The Moth in the spotlight
German sludge trio The Moth were in Birmingham recently supporting Samothrace at The Rainbow (reviewed here). Paul Castles caught up with them to learn exactly why the UK really is the light that The Moth are drawn to. Pics: Rich Thompson
Welcome back to the UK guys. Last time around you were supporting Conan, what memories have you got from that tour?
Cécile – That was our first time in the UK and we loved it. We weren’t even back on the ferry at Dover and we had decided we wanted to come back as soon as possible. Everyone was so supportive of us and we were made to feel really welcome. The whole scene in the UK is totally different to that in Germany. The bands are really close and friendly and for us it felt like we had been welcomed into the family.
Freden – We’ve put this tour together ourselves, it’s all DIY. But it has been made easier because we kept in touch with several of the promoters from last time. In fact many of them have been putting us up after gigs which keeps our costs down and just shows how kind and nice everyone is over here.
The highlight of your 6-date visit this time was appearing at Desertfest in London. Tell us how that went?
Cécile – “It was just amazing. We played Desertfest in Berlin two years ago but that was nothing on the scale of the UK version. It was a dream to play Desertfest in London where we played at the Black Heart in Camden. Everyone starts at the Black Heart! The only issue on the night was that we had a problem with an amp during the first song. We were singing and playing but no sound came out! Once we switched the amp over it was fine. We had a really great response.
Freden – It was packed in there like a steam bath. We had to leave right after playing which was a shame. We came back hours later and were just standing at the bar and people kept coming up offering to buy us a drink.
Cécile – It was great we had a few drinks and didn’t even have to pay! The only problem was when I asked for a ‘whiskey cola’ I ended up with a ‘whiskey soda!’ In Germany the fans are a bit more reserved, they like you but they don’t tell you. There’s more passion in the UK with the way they react which is why we feel more love here.
Your debut album, And Then Rise, came out on This Charming Man Records last year. What are your thoughts on it now?
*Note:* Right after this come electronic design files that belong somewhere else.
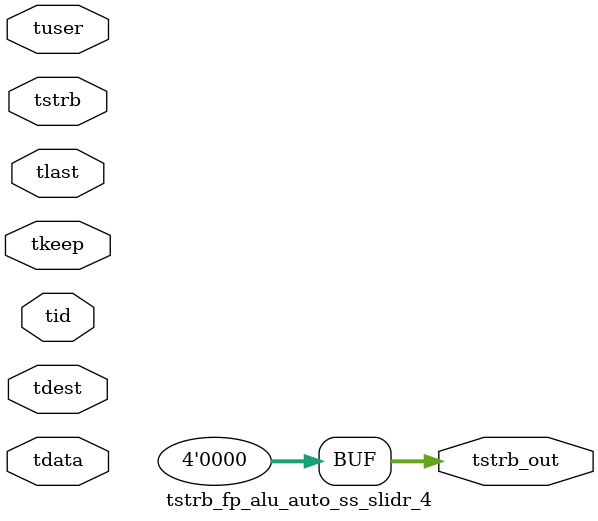
<source format=v>


`timescale 1ps/1ps

module tstrb_fp_alu_auto_ss_slidr_4 #
(
parameter C_S_AXIS_TDATA_WIDTH = 32,
parameter C_S_AXIS_TUSER_WIDTH = 0,
parameter C_S_AXIS_TID_WIDTH   = 0,
parameter C_S_AXIS_TDEST_WIDTH = 0,
parameter C_M_AXIS_TDATA_WIDTH = 32
)
(
input  [(C_S_AXIS_TDATA_WIDTH == 0 ? 1 : C_S_AXIS_TDATA_WIDTH)-1:0     ] tdata,
input  [(C_S_AXIS_TUSER_WIDTH == 0 ? 1 : C_S_AXIS_TUSER_WIDTH)-1:0     ] tuser,
input  [(C_S_AXIS_TID_WIDTH   == 0 ? 1 : C_S_AXIS_TID_WIDTH)-1:0       ] tid,
input  [(C_S_AXIS_TDEST_WIDTH == 0 ? 1 : C_S_AXIS_TDEST_WIDTH)-1:0     ] tdest,
input  [(C_S_AXIS_TDATA_WIDTH/8)-1:0 ] tkeep,
input  [(C_S_AXIS_TDATA_WIDTH/8)-1:0 ] tstrb,
input                                                                    tlast,
output [(C_M_AXIS_TDATA_WIDTH/8)-1:0 ] tstrb_out
);

assign tstrb_out = {1'b0};

endmodule


</source>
Cécile – Yeah, we were pleased with the reaction it got. We had some great feedback, more than we hoped for really. The first press we were not 100% satisfied with the sound. We were happy with the song writing but just not the final version of the song so we ended up getting it remastered by Chris Fielding at Skyhammer Studios. We couldn’t go there in person but just sent him the tracks and told him what we were after. He really understood what we wanted and we were pleased with how it came out, quite a bit different to the first version.
Freden – I think in the UK some of the guys like Chris who are mixing albums seem to understand more about what the bands are trying to achieve. That is not always the case in Germany where people in the studio don’t always appreciate what sound we’re trying to create with our music.
What other live dates have you been busy with recently?
Cécile – We played at Droneburg in Hamburg. There were a few good bands playing including Downfall of Gaia who come from Hamburg like us. The scene could be bigger in Hamburg and sometimes the turnout is poor. We’re looking at a possible Scandinavian tour and we also hope to play Berlin Swamp Fest which is a three-day event in September.
I spotted your name on a recent covermount CD with Metal Hammer?
Cécile – Oh yeah, that was great! That was actually a big surprise. The track was the remastered version of ‘Fire’ off the album. It certainly boosted our Facebook ‘Likes’. Normally every month it’s a few up, maybe a few down. When that disc came out it was like whooah! They shot up!
So have you begun writing any new material this year?
Cécile – Oh yeah, we’ve been working on loads of new material. We had some songs that couldn’t fit on the first album so they’ve already selected themselves for next record. The sound is getting a bit darker now, I’ve tuned down to C, so it’s a little heavier. Hopefully we’ll be able to get Chris Fielding involved from the start this time as it’s so hard to get the sound you’re after on record. The mixing guys in Germany don’t have much idea about technical capabilities. The sound ends up too clean, with us it needs to be dirty!
Just give us an insight into how the songwriting process works with The Moth in terms of who does what?
Cécile – Me and Freden put the songs together, working on the riffs, then hand to Tiffy to add the drums
Tiffy – For me it is always hard first time as I don’t understand anything they’ve done! I can’t count 1,2,3,4 like in my rock ‘n’ roll life before. I need time to get into it but then it is perfect!
You’re clearly all close. How long have you all known each other?
Freden – We went to school together and actually started our first band then called Satan’s Claws. We didn’t make it to actually playing a first show though. We split before! Then we had a band called Bangkok Cash and did make some records and toured a bit. There was then a break of around 10 years before we thought about giving it another go in a new band and that’s when we started The Moth.
Cécile – Things have totally surpassed our expectations said give it another go after previous band broke up. We were determined to follow this path in music so said let’s try it once more.